Mr. KERRY. Mr. President, today Senator Snowe and I are introducing a bill to improve the Small Business Administration's Microloan Program, a program which makes a very big difference through very small loans of up to $35,000. We are very pleased that Senators Bond, Wellstone, Cleland, Landrieu, Harkin, Levin, Lieberman, Bingaman, Enzi, and Kohl are joining us and cosponsoring this bill.

Senator Snowe and I have worked together many times on this program, pushing to make sure our country's smallest businesses have access to capital and business assistance. The changes we are introducing today are not controversial, and they are not new. In fact, they should sound familiar to all but our newest colleagues. First, they were part of the microloan provisions in the Senate version of last year's SBA Reauthorization bill. Second, our Committee and the full Senate voted unanimously to pass them. Further, they were drafted in cooperation with the Administration and with the folks who make the loans and provide the business training. The National Association of SBA Microloan Intermediaries (NASMI) and its members were full partners in shaping this legislation in the 106th Congress.

These provisions were not included in the conference agreement on SBA's Reauthorization bill because the House Committee on Small Business wanted to postpone consideration of these changes until they could hold a hearing and their members could have a chance to weigh in on the program. I thank former House Small Business Committee Chairman Talent, and returning Ranking Member Nydia Velázquez, for working with us on the microloan changes.

These changes we are re-introducing today will make the SBA Microloan Program more flexible to meet credit needs, more accessible to microentrepreneurs across the nation, and more streamlined for lenders to make loans and provide management assistance. They complement the program and technical changes we made last year.

The Microloan Program Improvement Act of 2001 does the following:

It allows microintermediaries to offer revolving lines of credit. Currently, microloans are short-term loans. Eliminating this requirement will allow intermediaries greater latitude in developing microloan products that best meet their community's needs by offering borrowers revolving lines of credit, such as for seasonal contract needs. Congress does not intend for this flexibility to be used to make loans with long terms, such as 15 and 30 years.

It broadens the eligibility criteria for potential microintermediaries. Instead of requiring intermediaries to have one year of experience in making microloans to startup, newly established, or growing small businesses and providing technical assistance to its borrowers, this legislation would deem a prospective intermediary eligible if it has equivalent experience.

It expands flexibility to intermediaries to subcontract out technical assistance. Currently, intermediaries are limited to using 25 percent of their funds to assist prospective borrowers. This change allows an intermediary to allocate as much technical assistance as appropriate. This subsection also increases the percentage of technical assistance grant funds that an intermediary can use to subcontract out technical assistance. Currently, intermediaries can only subcontract 25 percent, and this legislation would raise it to 35 percent.

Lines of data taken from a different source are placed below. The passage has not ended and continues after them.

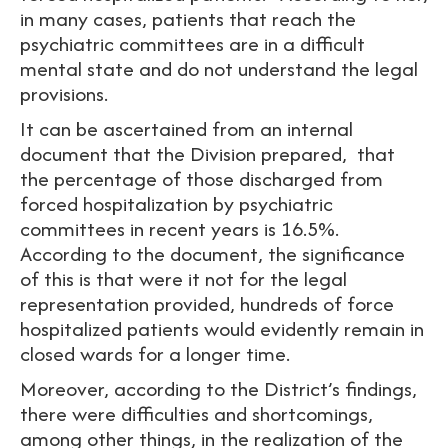
in many cases, patients that reach the
psychiatric committees are in a difficult
mental state and do not understand the legal
provisions.
It can be ascertained from an internal
document that the Division prepared, that
the percentage of those discharged from
forced hospitalization by psychiatric
committees in recent years is 16.5%.
According to the document, the significance
of this is that were it not for the legal
representation provided, hundreds of force
hospitalized patients would evidently remain in
closed wards for a longer time.
Moreover, according to the District’s findings,
there were difficulties and shortcomings,
among other things, in the realization of the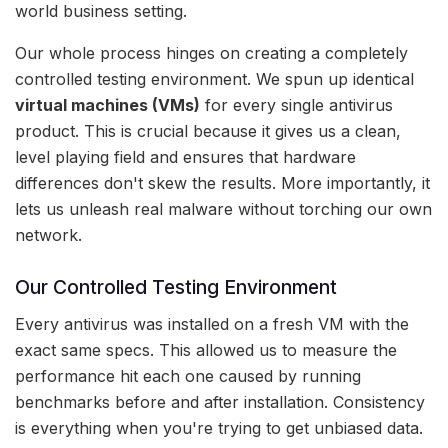
world business setting.
Our whole process hinges on creating a completely
controlled testing environment. We spun up identical
virtual machines (VMs)
for every single antivirus
product. This is crucial because it gives us a clean,
level playing field and ensures that hardware
differences don't skew the results. More importantly, it
lets us unleash real malware without torching our own
network.
Our Controlled Testing Environment
Every antivirus was installed on a fresh VM with the
exact same specs. This allowed us to measure the
performance hit each one caused by running
benchmarks before and after installation. Consistency
is everything when you're trying to get unbiased data.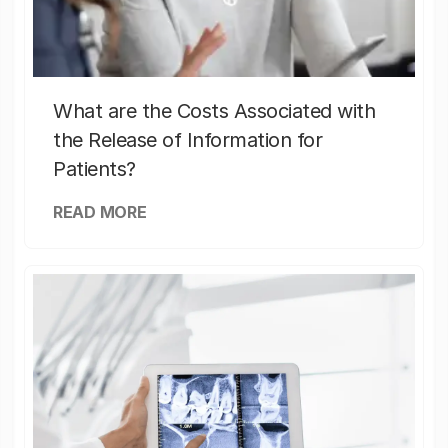
What are the Costs Associated with
the Release of Information for
Patients?
READ MORE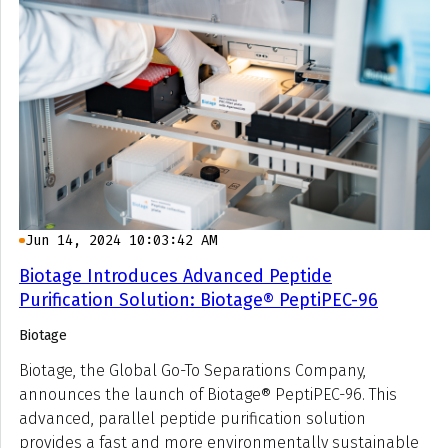
Jun 14, 2024 10:03:42 AM
Biotage Introduces Advanced Peptide
Purification Solution: Biotage® PeptiPEC-96
Biotage
Biotage, the Global Go-To Separations Company,
announces the launch of Biotage® PeptiPEC-96. This
advanced, parallel peptide purification solution
provides a fast and more environmentally sustainable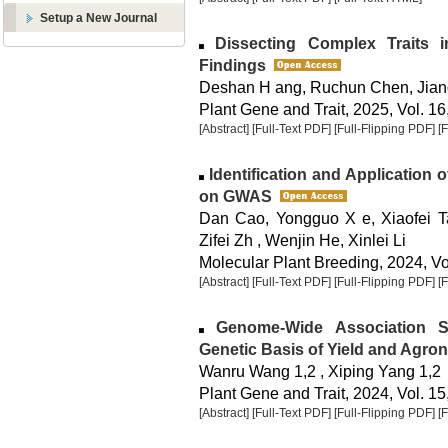
Setup a New Journal
Dissecting Complex Traits 
Findings
Deshan H ang, Ruchun Chen, Jian
Plant Gene and Trait, 2025, Vol. 16
[Abstract]
[Full-Text PDF]
[Full-Flipping PDF]
[
Identification and Application
on GWAS
Dan Cao, Yongguo X e, Xiaofei Ta
Zifei Zh , Wenjin He, Xinlei Li
Molecular Plant Breeding, 2024, Vol
[Abstract]
[Full-Text PDF]
[Full-Flipping PDF]
[
Genome-Wide Association St
Genetic Basis of Yield and Agron
Wanru Wang 1,2 , Xiping Yang 1,2
Plant Gene and Trait, 2024, Vol. 15
[Abstract]
[Full-Text PDF]
[Full-Flipping PDF]
[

It establishes a peer-to-peer mentoring program to help new intermediaries provide the best possible service to microentrepreneurs. Specifically, SBA would be allowed to use up to $1 million of annual appropriations for technical assistance grants to provide peer-to-peer mentoring by subcontracting with one or more national trade associations of SBA microlending intermediaries, or subcontracting with entities knowledgeable of and experienced in microlending and related technical assistance. As Congress increases the number of lending intermediaries around the country to reach more people, we want to make sure that new intermediaries have the benefits of lessons learned by other more xperienced lending intermediaries. Because the microlending industry is still very young, there are few sources of conventional training available to prospective and new intermediaries. According to the National Association of SBA Microloan Intermediaries, experienced SBA microlenders are called upon frequently to assist new intermediaries in addressing issues with their loan fund, from financial management and marketing to targeting loan funds effectively to a population or business sector. While these experienced intermediaries do their best to respond to the needs of their colleagues, they currently lack the resources to respond effectively and efficiently to the growing needs of the field.

Before I wrap up my statement, I would like to quickly run through the changes we made and that President Clinton signed into law on December 21.

Increases the maximum loan amount from $25,000 to $35,000;

Increases the average loan size for each intermediary's portfolio from $10,000 to $15,000 and increases the average loan size for specialty lenders from $7,500 to $10,000;

Raises the threshold for the comparable credit test from $15,000 to $20,000;

Increases the number of non-lending technical assistance (TA) providers from 25 to 55 and raises the maximum grant amount to each TA provider from $125,000 to $200,000; and,

Increases the number of intermediaries SBA is authorized to fund from 200 to 300.

Mr. President, I ask for unanimous consent that the bill be printed in the Record.